- [SELECTED PASSAGE]

::::

Sermon 6th November 2022. David Cornick
Sermon Job 19:23-27a; Luke 20:27-38
It’s the question of the bride for seven brothers, as elaborate a put up job as any fired in Prime Minister’s Questions, designed to catch Jesus out. The question is framed by the Sadduccees. Think the county set, the minor rural gentry, dominating the bench and the hunt, politically conservative, those who think that power is naturally theirs, and you have them. Its not that they weren’t religious – they were, in a prayerbook-Anglican kind of Judaism. They were not at all persuaded by the trendy Pharisees with all their modern ideas about how tradition worked and new-fangled ideas like resurrection and life after death which had developed over the last two or three hundred years.
True weight belonged to the original books of the Hebrew Scriptures – the writings of Moses, the books of the Law, the Torah. No dangerous new ideas there, just the proof that God had chosen his people Israel and delivered to them the responsibility to keep the Law. So, the Sadduccees were pragmatists to the end, their idea of power was a foreign policy conducted to ensure their wealth and success along with that of the nation, and if that meant a degree of acceptance of Roman rule, so be it, however it might be resented. Strange as it may seem such far right ideologues were in power in Jerusalem in the early thirties.
The Sadduccees’ question to Jesus then, is about a doctrine – the resurrection – in which they did not believe. It’s a question woven out of the practice of levirate marriage (Dt 25:5-6), which was in abeyance long before Jesus’ day. So, a question about a doctrine they didn’t believe in about a law that was no longer practised. Levirate marriage was in essence a compassionate law. If a man died childless, his widow was espoused to his brother, and if they had a son, that son was regarded as the dead man’s heir, and needless to say his widow was part of the wider family and protected.
Its all very patriarchal, but that goes with the territory. Well, said the Sadduccees, using the same script writers as the Monty Python team, what happens if her husband has six brothers, and they all die childless in succession, whose wife will she be in the resurrection? Leaving aside the obvious point that if you’d been brother four in the list you might have smelled a rat and taken a vacation in Joppa by the sea, the whole idea was to produce a neat legal knot which would flummox him, show up that resurrection nonsense for what it is.

::::

- [WHAT IS NEEDED] Please extend the sermon above on the Sadducees' question about resurrection, picking up after its final sentence.

- [DATASET CONTENT]
::::

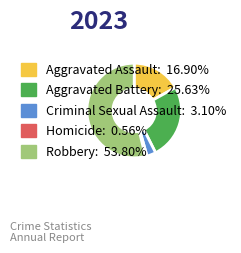

Rank the categories by value from lowest to highest.

Homicide, Criminal Sexual Assault, Aggravated Assault, Aggravated Battery, Robbery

::::

- [ANSWER SPACE]
And most of the time, the Sadduccees’ world is our world, our way of thinking. A world where death is the fullstop, believing in the soul is a weak romanticism, and what matters is doing the best for ourselves, our families and our neighbours in the here and now. It’s the creed of pragmatic atheism. The absurd beauty and grating ugliness and pain of life is all there is. Get used to it. Revel in the good things until your time comes. Carpe diem – seize the day! Works pretty well until someone you love gets ill. Worked pretty well for our post-war nation until the Queen died, and an era passed with her, our era, and then we wanted rather more than journalistic platitude, and the sonorous depth of a very Christian liturgy transplanted us to a different level of being. At that moment it was as if we were saying collectively, ‘All of this cannot be for nothing, a mere chance collision of atoms’. Life, service, love, mean more than that. It mattered that the Queen was laid to rest next to Prince Philip.
That juxtaposition of realities was present in Jesus’s response to the Sadduccees’ question. Well, said Jesus, what seems important now,– birth of children, growing up, marrying, wielding power, living the good life, dying – belong to the world of time and history. And they are irrelevant in the world of resurrection, because the children of the resurrection ‘…are like angels and are children of God.’ This is language at full stretch, because we’ve precious little idea what kind of life the angels and archangels enjoy. And that’s why Bill Loader’s story which we used as a commentary on the reading is so insightful.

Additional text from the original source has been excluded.